What is a POS attack?
A POS attack involves deploying malware on a point-of-sale device which captures the financial information stored in the temporary memory. The cyber criminals can then connect remotely to the device to steal the credit card data. While some hackers develop the malicious code themselves, it can be easily purchased from the dark web.
Key loggers are a popular type of malware used in POS cyber breaches. Bad actors use this to monitor keystrokes at the POS terminal. Some advanced key logger attacks even use video to provide the most relevant financial data. One of the most prevalent methods of POS attacks involves using RAM scrapers. RAM scrapers are able to capture card data before it gets encrypted, the malware then digests the card information and transfers it to a file on the attacker’s computer.
How can retailers secure their POS systems?
Verizon listed point-of-sales system attacks in the ‘top 9’ cyber-attack vectors world-wide. Clearly retailers need to be taking a stronger stance against these increasingly sophisticated cyber breaches. But how can retailers secure their POS systems?

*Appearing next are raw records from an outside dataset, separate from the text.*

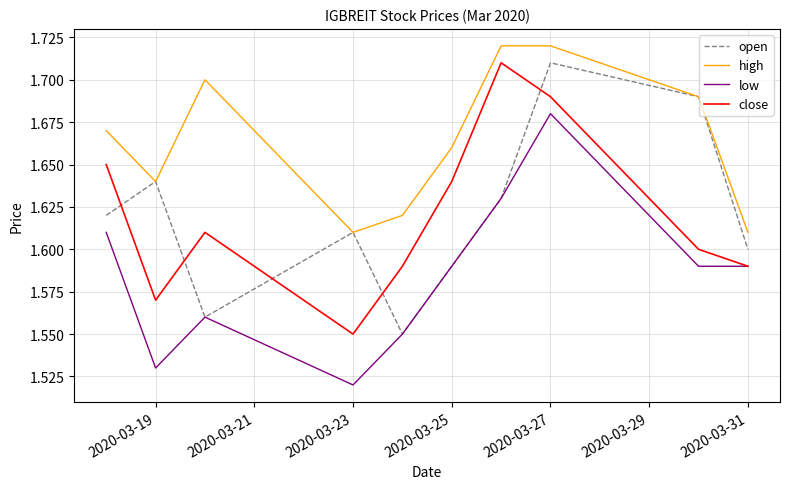

After their last crossing, which series has the higher values: close or open?

open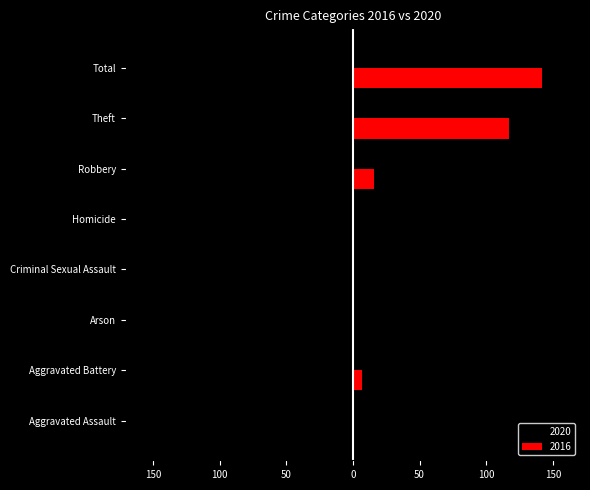

Rank the series at Theft from lowest to highest value.

2020, 2016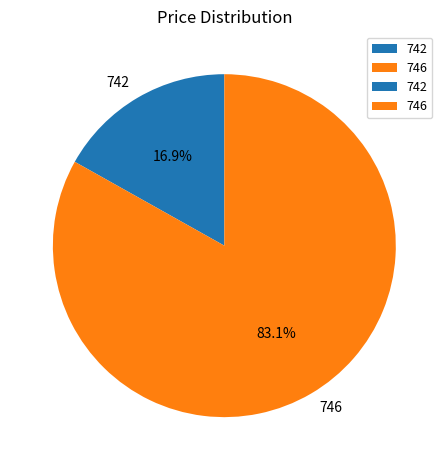

To the nearest percent, what is the average slice percentage?

50%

First of all, they should have security controls in place which allow them to differentiate between different types of malware and their specific capabilities. Retailers need to have full visibility of POS threats so that they can amend their security controls accordingly. As cliché as it sounds, you need to think like a hacker to effectively protect your critical data. By understanding the capabilities of the POS malware, retailers can develop a clear picture of how to stop hackers successfully conducting an attack. They can then implement a security strategy which aims to eradicate ‘the window of opportunity’ which hackers rely upon to gain entry to critical systems.
Tripwire is a powerful cyber security tool which can be used to reduce the risk of cyber-attacks, upgrade operations and achieve compliance.

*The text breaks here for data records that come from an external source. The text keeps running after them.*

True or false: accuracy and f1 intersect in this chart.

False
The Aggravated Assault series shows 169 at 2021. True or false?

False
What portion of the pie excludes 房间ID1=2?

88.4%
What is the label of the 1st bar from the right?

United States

Tripwire has recently introduced POS Threat Protection software which is bundled with the Tripwire Enterprise package. This software has the capability to detect unauthorized changes in POS devices, drifts in server configurations within the payments network and rogue connections to external sites.
POS devices should always have predictable configurations, which is why it is critical to monitor any unplanned changes. With Tripwire you are proactively alerted if any abnormal changes are discovered- in real time.
Tripwire POS Threat Protection
Tripwire POS Threat Protection is an exclusive set of preventative rules. These rules are customised to understand POS attack behavior. By detecting POS attacks as soon as they occur vastly reduces the potential damages and recovery time of a successful attack.
The customized rules include over 35 policies and 55 tests.
File integrity monitoring
Tripwire File Integrity Monitoring (FIM) can retrospectively track detailed changes step by step of the attack.
Tripwire Configuration Compliance Manager monitors network infrastructure to ensure its compliant and secure according your policy (including PCI) without requiring endpoint agent deployment.